Küberl erfreut über bundesweite Mindestsicherung ab 2009
Wien, 3.4.08 (KAP) "Mit einem lachenden und einen weinenden Auge" sieht Caritas-Präsident Franz Küberl den derzeitigen Stand im Hinblick auf die bedarfsorientierte Mindestsicherung. Es sei "sehr zu begrüßen", wenn mit der Mindestsicherung Anfang 2009 auch eine bundesweit einheitliche, höhere Sozialhilfe eingeführt werde. "Großes Bedauern" äußerte der Caritas-Chef jedoch darüber, dass derzeit noch einige Bundesländer die Verankerung der Sozialhilfe in einem One-stop-Shop beim Arbeitsmarktservice "blockieren" würden. "Aus Sicht der Caritas sind Beratung Arbeitssuchender, Arbeitsvermittlung und Beschäftigungsprojekte gemeinsam wesentliche Bausteine für eine moderne Mindestsicherung", hielt Küberl in einer Aussendung am Donnerstag fest.

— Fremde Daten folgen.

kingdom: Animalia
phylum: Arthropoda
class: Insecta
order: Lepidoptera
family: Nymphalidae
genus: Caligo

Sollten die Länder eine stärkere Anbindung der Mindestsicherung an den Arbeitsmarkt tatsächlich verhindern, bedeutet das laut Küberl, dass sie in Zukunft selbst mehr Geld für aktive Beschäftigungspolitik aufwenden müssen. Der Caritas-Präsident erinnerte in diesem Zusammenhang auch an das gemeinsame Bekenntnis von Bund und Ländern, dass die Mindestsicherung beides beinhalten solle: eine Lebensabsicherung für notleidende Menschen und ein stärkeres, sichtbares Sprungbrett in den Arbeitsmarkt.